The Court explained that it had recently focused the abuse-of-discretion standard in Landrum by identifying the three main ways in which a court abuses its discretion. Id. (quoting Landrum, 282 Va. at 352, 717 S.E.2d at 137). It noted that the law often circumscribes the range of a trial court’s available choices. In such cases, the abuse-of-discretion standard includes review to determine that the trial court’s discretion wasn’t guided by erroneous legal conclusions, “because a court also abuses its discretion if it inaccurately ascertains its outermost limits.” Id. Those errors can occur when the court believes that it lacks authority that it in fact possesses, when it believes that the law requires something that it does not, or when it fails to meet a condition precedent that the law requires. Id. at 213, 738 S.E.2d at 861-62.

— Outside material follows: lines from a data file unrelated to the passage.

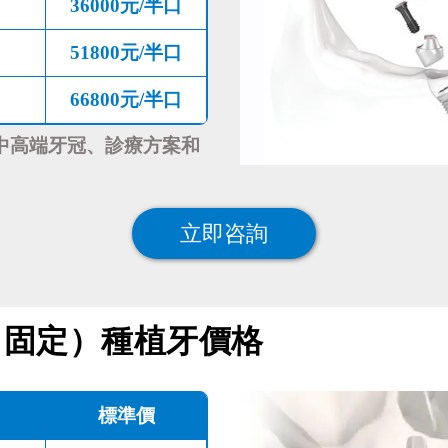
36000元/半口
51800元/半口
66800元/半口
中高端牙冠、診療方案和
立即咨詢
、固定）種植牙價格
標準價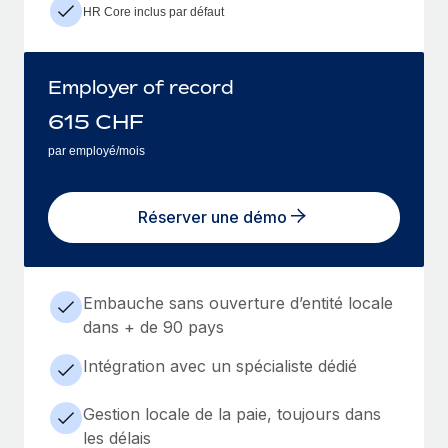
HR Core inclus par défaut
Employer of record
615
CHF
par employé/mois
Réserver une démo
Embauche sans ouverture d’entité locale
dans + de 90 pays
Intégration avec un spécialiste dédié
Gestion locale de la paie, toujours dans
les délais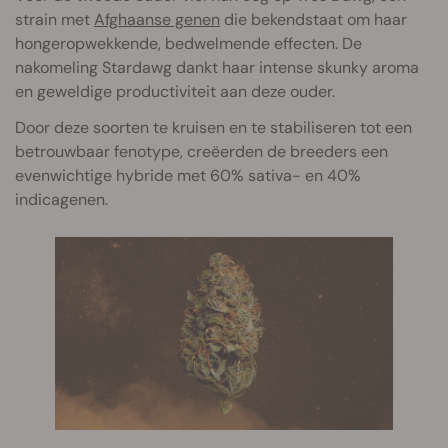
strain met
Afghaanse genen
die bekendstaat om haar
hongeropwekkende, bedwelmende effecten. De
nakomeling Stardawg dankt haar intense skunky aroma
en geweldige productiviteit aan deze ouder.
Door deze soorten te kruisen en te stabiliseren tot een
betrouwbaar fenotype, creëerden de breeders een
evenwichtige hybride met 60% sativa- en 40%
indicagenen.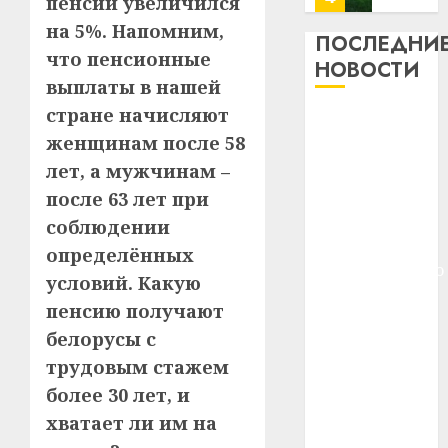
пенсии увеличился
профи
на 5%. Напомним,
важне
ПОСЛЕДНИ
что пенсионные
сложн
Meta
НОВОСТИ
лечен
и
выплаты в нашей
BlackR
стране начисляют
21.07.202
Meta и
вложа
женщинам после 58
BlackRock
$14
0
1
лет, а мужчинам –
вложат $14
млрд
в
млрд в
после 63 лет при
строит
У
строительство
соблюдении
центр
Мінску
центра
определённых
искусс
120
искусственного
интел
условий. Какую
гадоў
интеллекта
таму
2
пенсию получают
29.07.202
У Мінску 120
нарадз
белорусы с
гадоў таму
Ежы
0
трудовым стажем
нарадзіўся
Гедро
Автом
—
более 30 лет, и
Ежы Гедройц
как
пасля
цифро
—
хватает ли им на
абаро
устрой
паслядоўны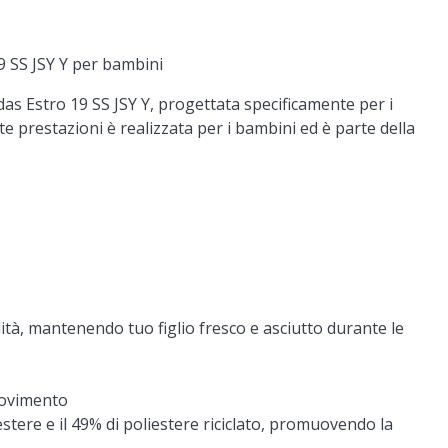
9 SS JSY Y per bambini
didas Estro 19 SS JSY Y, progettata specificamente per i
te prestazioni è realizzata per i bambini ed è parte della
lità, mantenendo tuo figlio fresco e asciutto durante le
 movimento
estere e il 49% di poliestere riciclato, promuovendo la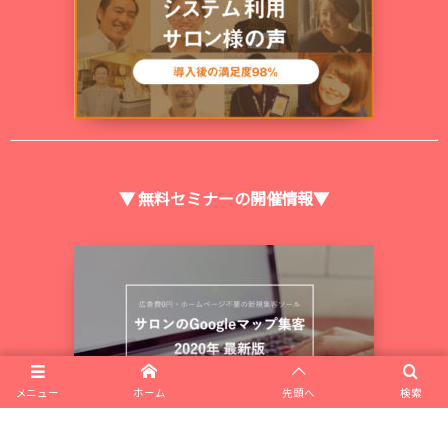
▼ 無料セミナーの開催情報▼
メニュー
ホーム
先頭へ
検索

Whether a court possesses certain authority, and whether it has correctly identified and fulfilled the legal prerequisites to exercising that authority, are themselves significant factors in its consideration. Id. at 213, 738 S.E.2d at 861.Thus, the Court held, “while our abuse of discretion standard of review necessarily must include a review of any legal conclusions made concomitant and with a lower court’s exercise of discretion, that does not mean abuse of discretion review is partially de novo.” Id. at 214, 738 S.E.2d at 861 (citing Koon v. United States, 518 U.S. 81, 100 (1996)).

Finally, in a footnote, the Lawlor court acknowledged its earlier statements to the effect that a court  abuses its discretion by definition when it makes a mistake of law. it explained that it had not intended those statements “to be a back door through which an appellant may convert abuse of discretion review into de novo review.” Id. at 214 n.5, 738 S.E.2d at 862 n.5.